Nos últimos meses, Jair Bolsonaro voltou a perder o apoio da classe média, não parece claro que ele tem o apoio do exército e começa a perder apoio no mercado. Foi isso que levou Jair Bolsonaro de volta aos braços dos caminhoneiros, dessa vez por meio de Zé Trovão - ou Zé Chuvinha, se a capacidade de mobilização tiver influência sobre o nome. A ideia do bolsonarismo é que ele pode se sustentar no poder e consolidar a sua agenda apenas com o apoio dos grupos antidemocráticos. Essa ideia tem dois problemas: o primeiro deles, o preço do combustível. A política de internacionalização do preço da gasolina e do diesel afeta setores fundamentais da base de apoio ao bolsonarismo, tanto os caminhoneiros quanto os trabalhadores por aplicativos. É pouco crível que esses setores vão se mobilizar a favor do presidente neste momento. Mas, o segundo aspecto é mais importante. A elite brasileira assistiu a radicalização antidemocrática de Bolsonaro dando o seu beneplácito ou ficando calada. Ao que parece esse foi o recado de Temer a Bolsonaro: depois do desembarque de forças importantes do mercado da base de apoio do capitão, ele não garante mais que um impeachment não seja aprovado.
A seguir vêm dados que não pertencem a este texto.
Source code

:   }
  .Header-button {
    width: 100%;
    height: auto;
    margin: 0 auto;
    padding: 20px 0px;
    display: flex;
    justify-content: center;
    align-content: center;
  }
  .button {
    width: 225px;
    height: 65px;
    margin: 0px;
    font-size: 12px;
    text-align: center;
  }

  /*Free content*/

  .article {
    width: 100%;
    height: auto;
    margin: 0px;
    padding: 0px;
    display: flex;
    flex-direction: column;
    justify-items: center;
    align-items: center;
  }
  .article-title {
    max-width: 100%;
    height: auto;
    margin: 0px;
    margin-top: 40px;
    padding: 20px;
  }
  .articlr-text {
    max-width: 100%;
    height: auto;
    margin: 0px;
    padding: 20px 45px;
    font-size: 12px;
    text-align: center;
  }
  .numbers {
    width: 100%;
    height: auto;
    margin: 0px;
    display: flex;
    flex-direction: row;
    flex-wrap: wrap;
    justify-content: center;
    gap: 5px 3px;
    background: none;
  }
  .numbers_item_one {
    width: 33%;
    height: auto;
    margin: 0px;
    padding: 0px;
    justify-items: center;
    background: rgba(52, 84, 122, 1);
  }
O Brasil tem dois grupos pouco democráticos ou antidemocráticos atuando na política desde 2016: o primeiro foi o que articulou o impeachment enquanto uma mudança de posição em relação às políticas públicas sem eleição. Esse grupo teve e, ao que parece, continua tendo Michel Temer como o seu principal líder e a Câmara dos Deputados como seu centro articulador. Ele não parece estar preocupado com a legitimidade do sistema político na opinião pública, mas seus integrantes precisam ter condições de se reeleger. Esse grupo apenas irá se mover se o desastroso governo de Jair Bolsonaro ameaçar sua recondução para a Câmara no ano que vem. O segundo grupo, o mais claramente antidemocrático, tem uma pauta de ameaça ao STF, de pressão sobre a imprensa por meio econômico ou político e uma pauta moral retrógrada. Os dois grupos atuaram articuladamente até agora e o mercado foi o ponto de contato entre eles via Paulo Guedes. A novidade da semana é que os operadores da Faria Lima já não estão apoiando caminhoneiros como Zé Trovão e mandaram o menino de recado deles avisar isso a Jair Bolsonaro.
*Leonardo Avritzer é professor de ciência política na UFMG, coordenador do INCT - Instituto da Democracia e da Democratização da Comunicação e autor de diversos livros, entre eles Governo Bolsonaro: retrocesso democrático e degradação política, Pêndulo da Democracia e Participatory Institutions in Democratic Brazil.